🤖 AI Summary
This work addresses the challenge of limited data availability and high collection costs that hinder generalization in real-world robotic policy learning. The authors propose a generative framework that automatically transforms real-world panoramic images into high-fidelity, editable “digital twin” simulation environments. By integrating semantic and geometric editing capabilities, a high-quality physics engine, and multi-room stitching techniques, the framework supports interactive manipulation and long-horizon navigation tasks. This approach substantially improves sim-to-real consistency and enables large-scale generation of diverse scenes, thereby significantly enhancing policy generalization to unseen environments and objects.
📝 Abstract
Learning robust robot policies in real-world environments requires diverse data augmentation, yet scaling real-world data collection is costly due to the need for acquiring physical assets and reconfiguring environments.

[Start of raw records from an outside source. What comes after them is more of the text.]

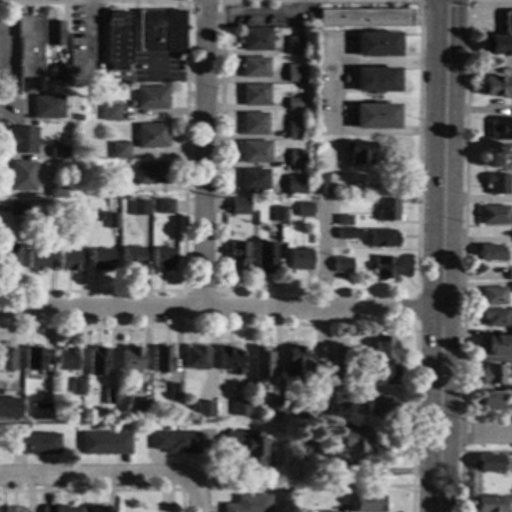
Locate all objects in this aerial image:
road: (443, 0)
road: (205, 3)
building: (363, 18)
building: (364, 18)
road: (264, 20)
building: (507, 22)
building: (507, 22)
building: (160, 31)
building: (160, 31)
building: (52, 33)
building: (53, 33)
building: (255, 39)
road: (90, 40)
building: (117, 40)
building: (255, 40)
building: (118, 42)
building: (375, 44)
building: (28, 45)
building: (295, 45)
building: (375, 45)
building: (497, 45)
building: (29, 46)
building: (294, 46)
building: (498, 46)
building: (254, 67)
building: (254, 68)
road: (0, 69)
building: (60, 73)
building: (61, 73)
building: (294, 73)
building: (294, 73)
road: (170, 78)
building: (374, 79)
building: (345, 80)
building: (374, 80)
building: (493, 86)
building: (493, 88)
building: (254, 95)
building: (254, 95)
road: (331, 96)
building: (149, 98)
building: (150, 98)
building: (294, 104)
building: (294, 104)
building: (48, 107)
building: (109, 113)
building: (109, 113)
building: (374, 116)
building: (374, 117)
building: (78, 118)
building: (253, 123)
building: (253, 124)
building: (500, 129)
building: (500, 129)
building: (294, 130)
building: (293, 131)
building: (151, 136)
building: (151, 136)
building: (22, 140)
building: (23, 140)
road: (185, 145)
building: (118, 150)
building: (118, 150)
building: (59, 152)
building: (254, 152)
building: (254, 152)
building: (58, 153)
road: (202, 153)
building: (358, 153)
building: (358, 153)
building: (295, 157)
building: (295, 158)
building: (148, 173)
building: (149, 173)
building: (21, 176)
building: (21, 176)
building: (252, 179)
building: (252, 179)
building: (294, 184)
building: (316, 184)
building: (495, 184)
building: (495, 184)
building: (294, 185)
building: (317, 185)
building: (117, 188)
building: (119, 188)
building: (57, 190)
building: (238, 206)
building: (164, 207)
building: (164, 207)
building: (238, 207)
building: (138, 208)
building: (138, 208)
building: (15, 209)
building: (303, 209)
building: (15, 210)
building: (302, 210)
building: (386, 210)
building: (386, 210)
building: (276, 214)
building: (276, 214)
building: (492, 215)
building: (493, 215)
building: (342, 220)
building: (342, 220)
building: (48, 221)
building: (110, 221)
building: (111, 221)
road: (463, 232)
building: (346, 234)
building: (347, 234)
building: (381, 238)
building: (381, 239)
building: (493, 253)
building: (491, 254)
building: (237, 255)
building: (263, 255)
building: (8, 256)
building: (235, 256)
road: (441, 256)
building: (8, 257)
building: (262, 257)
building: (130, 258)
building: (131, 258)
building: (36, 259)
building: (161, 259)
building: (162, 259)
building: (298, 259)
building: (36, 260)
building: (68, 260)
building: (100, 260)
building: (100, 260)
building: (298, 260)
building: (67, 261)
building: (340, 265)
building: (341, 265)
building: (384, 267)
building: (384, 269)
building: (509, 276)
building: (510, 288)
building: (511, 289)
road: (200, 292)
road: (219, 292)
building: (492, 296)
building: (492, 296)
road: (323, 305)
road: (220, 308)
road: (415, 308)
building: (494, 318)
building: (494, 318)
road: (300, 326)
building: (495, 346)
building: (495, 346)
building: (382, 348)
building: (382, 348)
building: (338, 355)
building: (131, 358)
building: (195, 358)
building: (196, 358)
building: (33, 359)
building: (33, 359)
building: (66, 359)
building: (132, 359)
building: (161, 359)
building: (7, 360)
building: (7, 360)
building: (66, 360)
building: (162, 360)
building: (228, 360)
building: (229, 360)
building: (294, 360)
building: (97, 362)
building: (98, 362)
building: (293, 362)
building: (261, 363)
building: (261, 364)
building: (340, 374)
building: (379, 375)
building: (490, 375)
building: (491, 375)
building: (379, 376)
building: (77, 387)
building: (77, 387)
building: (175, 392)
building: (110, 396)
building: (110, 396)
building: (341, 400)
building: (488, 401)
building: (491, 402)
building: (276, 405)
building: (379, 405)
building: (379, 406)
building: (139, 407)
building: (9, 408)
building: (139, 408)
building: (240, 408)
building: (240, 408)
building: (301, 409)
building: (204, 410)
building: (204, 410)
building: (41, 411)
building: (6, 415)
building: (277, 416)
road: (461, 433)
road: (474, 436)
building: (351, 441)
building: (352, 441)
building: (175, 442)
building: (103, 443)
building: (174, 443)
building: (34, 444)
building: (34, 444)
building: (103, 444)
building: (246, 447)
building: (246, 447)
building: (302, 449)
road: (460, 455)
building: (486, 463)
building: (486, 463)
building: (336, 467)
road: (97, 477)
road: (310, 487)
road: (194, 489)
road: (101, 491)
road: (197, 497)
building: (366, 503)
building: (248, 504)
building: (248, 504)
building: (366, 504)
building: (488, 504)
building: (489, 504)
building: (12, 509)
building: (12, 509)
building: (54, 509)
building: (55, 509)
building: (93, 509)
building: (93, 509)
building: (326, 511)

Therefore, augmenting real-world scenes into simulation has become a practical augmentation for efficient learning and evaluation. We present a generative framework that establishes a generative real-to-sim mapping from real-world panoramas to high-fidelity simulation scenes, and further synthesize diverse cousin scenes via semantic and geometric editing. Combined with high-quality physics engines and realistic assets, the generated scenes support interactive manipulation tasks. Additionally, we incorporate multi-room stitching to construct consistent large-scale environments for long-horizon navigation across complex layouts. Experiments demonstrate a strong sim-to-real correlation validating our platform's fidelity, and show that extensively scaling up data generation leads to significantly better generalization to unseen scene and object variations, demonstrating the effectiveness of Digital Cousins for generalizable robot learning and evaluation.